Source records
════════════════

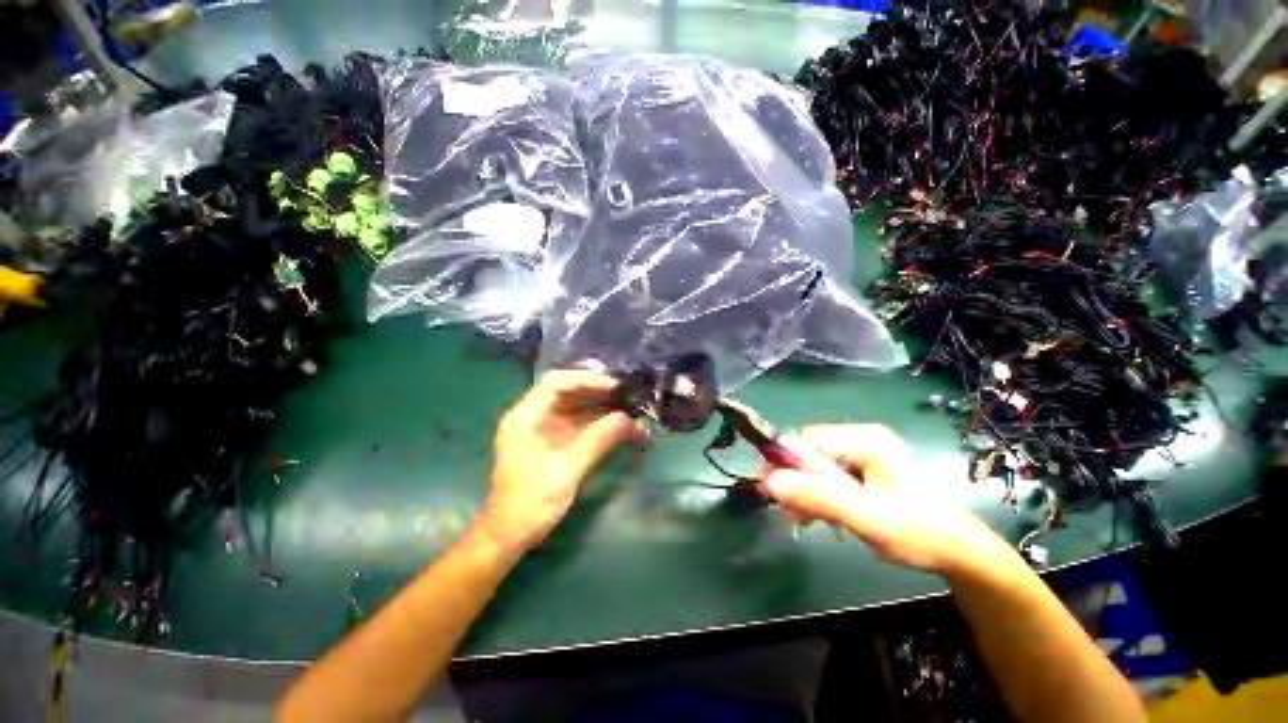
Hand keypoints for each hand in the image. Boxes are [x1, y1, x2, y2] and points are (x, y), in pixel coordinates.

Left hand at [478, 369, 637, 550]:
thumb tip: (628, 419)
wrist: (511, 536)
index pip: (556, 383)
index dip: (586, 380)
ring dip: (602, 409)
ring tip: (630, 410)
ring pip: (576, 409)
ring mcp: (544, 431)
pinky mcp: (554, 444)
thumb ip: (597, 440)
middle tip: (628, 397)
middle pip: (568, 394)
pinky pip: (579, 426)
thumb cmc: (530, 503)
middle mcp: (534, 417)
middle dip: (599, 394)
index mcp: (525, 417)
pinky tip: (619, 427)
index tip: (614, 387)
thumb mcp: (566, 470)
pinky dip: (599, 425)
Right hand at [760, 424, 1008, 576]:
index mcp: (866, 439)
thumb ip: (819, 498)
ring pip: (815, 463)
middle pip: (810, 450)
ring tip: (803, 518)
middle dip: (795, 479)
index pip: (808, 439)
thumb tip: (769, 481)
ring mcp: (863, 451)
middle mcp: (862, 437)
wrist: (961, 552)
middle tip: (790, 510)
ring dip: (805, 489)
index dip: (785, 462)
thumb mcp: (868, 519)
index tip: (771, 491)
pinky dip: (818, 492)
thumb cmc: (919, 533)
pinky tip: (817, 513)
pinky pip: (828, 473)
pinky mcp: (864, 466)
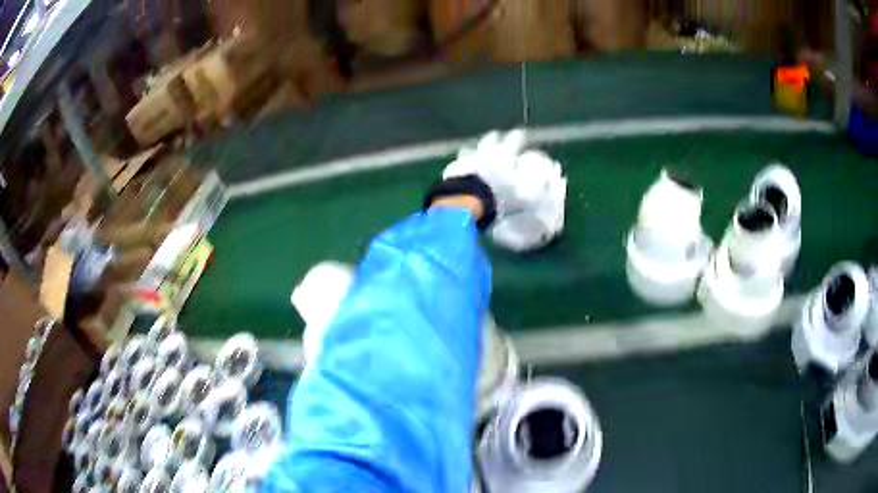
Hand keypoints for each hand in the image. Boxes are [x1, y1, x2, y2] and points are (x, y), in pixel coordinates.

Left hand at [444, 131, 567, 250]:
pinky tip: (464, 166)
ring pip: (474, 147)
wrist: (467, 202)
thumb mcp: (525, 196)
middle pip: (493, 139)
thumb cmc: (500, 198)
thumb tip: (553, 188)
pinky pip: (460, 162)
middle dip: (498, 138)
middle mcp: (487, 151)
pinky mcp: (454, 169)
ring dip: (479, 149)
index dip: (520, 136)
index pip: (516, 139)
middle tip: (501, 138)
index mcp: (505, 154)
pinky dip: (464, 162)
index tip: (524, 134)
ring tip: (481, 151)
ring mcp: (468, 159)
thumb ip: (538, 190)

════════════════

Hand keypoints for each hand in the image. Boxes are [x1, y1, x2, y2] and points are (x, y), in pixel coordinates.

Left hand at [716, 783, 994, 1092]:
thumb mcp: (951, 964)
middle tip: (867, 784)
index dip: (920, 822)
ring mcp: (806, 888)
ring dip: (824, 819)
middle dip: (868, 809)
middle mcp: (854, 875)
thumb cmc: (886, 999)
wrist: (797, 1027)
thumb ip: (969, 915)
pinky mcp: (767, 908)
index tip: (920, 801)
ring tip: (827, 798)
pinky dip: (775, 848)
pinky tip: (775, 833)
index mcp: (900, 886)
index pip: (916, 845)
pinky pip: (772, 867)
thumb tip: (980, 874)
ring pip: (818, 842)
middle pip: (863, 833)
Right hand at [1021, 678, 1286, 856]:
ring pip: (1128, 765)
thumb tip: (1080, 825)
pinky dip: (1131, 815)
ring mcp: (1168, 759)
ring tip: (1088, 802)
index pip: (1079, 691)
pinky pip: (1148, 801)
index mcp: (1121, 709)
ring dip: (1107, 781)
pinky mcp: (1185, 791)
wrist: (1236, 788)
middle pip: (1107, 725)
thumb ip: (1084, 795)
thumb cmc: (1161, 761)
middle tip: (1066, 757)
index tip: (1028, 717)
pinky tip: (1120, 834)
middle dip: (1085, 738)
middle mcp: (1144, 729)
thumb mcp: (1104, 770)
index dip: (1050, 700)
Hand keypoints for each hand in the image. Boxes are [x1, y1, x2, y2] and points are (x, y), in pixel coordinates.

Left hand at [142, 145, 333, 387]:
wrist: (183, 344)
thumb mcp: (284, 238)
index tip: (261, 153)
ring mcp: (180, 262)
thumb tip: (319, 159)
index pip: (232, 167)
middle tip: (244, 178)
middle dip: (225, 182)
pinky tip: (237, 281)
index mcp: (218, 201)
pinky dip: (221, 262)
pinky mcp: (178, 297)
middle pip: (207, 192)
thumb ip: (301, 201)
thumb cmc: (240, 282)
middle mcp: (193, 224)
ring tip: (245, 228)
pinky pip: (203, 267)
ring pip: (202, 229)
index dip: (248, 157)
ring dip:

════════════════

From the preceding records, count the lines where "Left" occurs and reply with the number only.

4